Requirement A
Reproduce the entries between the lines holding "Click on each" and "road: (222, 512)", inclusive, swapping "coordinates" for "positions" and keeping everything else the same.

Text provided
Coluvanda Cariappa, was a Subedar and later Head Sheristadar of the Mercara taluk in Coorg. Madikeri was known as Mercara and Kodagu as Coorg in those days. The Head Sheristadar was a judicial clerical native officer. This position was one of the highest ranked Indian posts during the British Raj.

Cariappa was among the earliest Kodavas to complete his matriculation. He was also one of the original members of the Coorg Education Fund. This Fund provided support towards educating the people of Kodagu during the British Raj.

He loved hunting as a hobby and was in fact an accomplished game hunter as well. His Narimangala was held and attended by many people, both natives and Europeans. The ceremony got wide coverage.

Cariappa, along with a few other Kodavas of his times, helped promote education in Kodagu. Before the coming of the British to Kodagu, the Kodavas were largely unlettered. Most Kodavas were unable to read or write in any language before Cariappa’s times.


Given below are a picture and an article about his Narimangala published in London in 1873. This journal is available online on Google Books.

Provided records
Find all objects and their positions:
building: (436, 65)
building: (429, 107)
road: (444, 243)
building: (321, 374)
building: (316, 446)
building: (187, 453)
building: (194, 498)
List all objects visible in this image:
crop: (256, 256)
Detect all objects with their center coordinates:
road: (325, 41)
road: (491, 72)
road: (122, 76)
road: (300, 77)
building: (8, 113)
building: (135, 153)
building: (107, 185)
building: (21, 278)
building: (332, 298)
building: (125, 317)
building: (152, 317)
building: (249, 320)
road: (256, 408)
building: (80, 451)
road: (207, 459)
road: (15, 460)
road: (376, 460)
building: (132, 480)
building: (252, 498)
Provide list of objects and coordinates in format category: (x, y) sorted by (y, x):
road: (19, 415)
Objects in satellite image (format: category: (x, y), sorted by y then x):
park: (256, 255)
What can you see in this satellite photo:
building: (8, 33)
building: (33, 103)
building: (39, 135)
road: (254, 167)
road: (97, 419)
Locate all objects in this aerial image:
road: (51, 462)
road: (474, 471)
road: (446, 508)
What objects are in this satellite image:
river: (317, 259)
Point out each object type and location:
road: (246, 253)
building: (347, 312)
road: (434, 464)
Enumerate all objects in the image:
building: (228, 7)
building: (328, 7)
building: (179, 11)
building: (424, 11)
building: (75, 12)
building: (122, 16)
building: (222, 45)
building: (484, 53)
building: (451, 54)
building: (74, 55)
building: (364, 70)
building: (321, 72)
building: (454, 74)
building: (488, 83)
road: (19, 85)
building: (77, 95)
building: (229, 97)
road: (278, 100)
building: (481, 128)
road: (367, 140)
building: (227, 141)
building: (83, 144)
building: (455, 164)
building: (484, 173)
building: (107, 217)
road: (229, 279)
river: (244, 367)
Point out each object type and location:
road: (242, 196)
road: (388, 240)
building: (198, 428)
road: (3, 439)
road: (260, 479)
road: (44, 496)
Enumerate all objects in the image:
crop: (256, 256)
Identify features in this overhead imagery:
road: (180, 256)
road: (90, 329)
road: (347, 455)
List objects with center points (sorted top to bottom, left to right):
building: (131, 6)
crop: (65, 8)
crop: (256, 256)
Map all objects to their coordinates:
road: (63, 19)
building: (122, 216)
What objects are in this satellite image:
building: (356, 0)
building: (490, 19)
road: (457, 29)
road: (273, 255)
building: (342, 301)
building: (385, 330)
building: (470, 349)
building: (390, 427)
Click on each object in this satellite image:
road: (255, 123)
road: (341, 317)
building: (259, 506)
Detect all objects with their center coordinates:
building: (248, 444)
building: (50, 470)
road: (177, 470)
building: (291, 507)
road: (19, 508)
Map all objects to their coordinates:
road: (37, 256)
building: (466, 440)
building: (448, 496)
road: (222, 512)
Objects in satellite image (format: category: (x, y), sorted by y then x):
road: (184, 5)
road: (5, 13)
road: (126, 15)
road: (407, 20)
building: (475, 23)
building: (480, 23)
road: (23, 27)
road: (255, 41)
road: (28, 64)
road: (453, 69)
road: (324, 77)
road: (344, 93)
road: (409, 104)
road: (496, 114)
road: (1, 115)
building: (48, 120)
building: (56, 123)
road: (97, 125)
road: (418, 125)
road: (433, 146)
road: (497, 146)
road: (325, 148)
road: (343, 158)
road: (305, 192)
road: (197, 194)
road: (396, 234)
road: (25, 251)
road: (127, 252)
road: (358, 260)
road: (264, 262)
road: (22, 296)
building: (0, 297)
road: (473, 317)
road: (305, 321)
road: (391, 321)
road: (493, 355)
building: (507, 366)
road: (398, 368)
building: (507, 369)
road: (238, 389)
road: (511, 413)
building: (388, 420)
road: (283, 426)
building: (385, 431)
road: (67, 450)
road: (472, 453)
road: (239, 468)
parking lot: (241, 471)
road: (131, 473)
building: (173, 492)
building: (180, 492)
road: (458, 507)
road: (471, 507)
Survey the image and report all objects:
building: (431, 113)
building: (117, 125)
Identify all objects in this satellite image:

Requirement B
In the passage about Coluvanda Cariappa, what did the Coorg Education Fund provide?

Full response A
Click on each object in this satellite image:
road: (255, 123)
road: (341, 317)
building: (259, 506)
Detect all objects with their center positions:
building: (248, 444)
building: (50, 470)
road: (177, 470)
building: (291, 507)
road: (19, 508)
Map all objects to their positions:
road: (37, 256)
building: (466, 440)
building: (448, 496)
road: (222, 512)

Full response B
It provided support toward educating the people of Kodagu during the British Raj.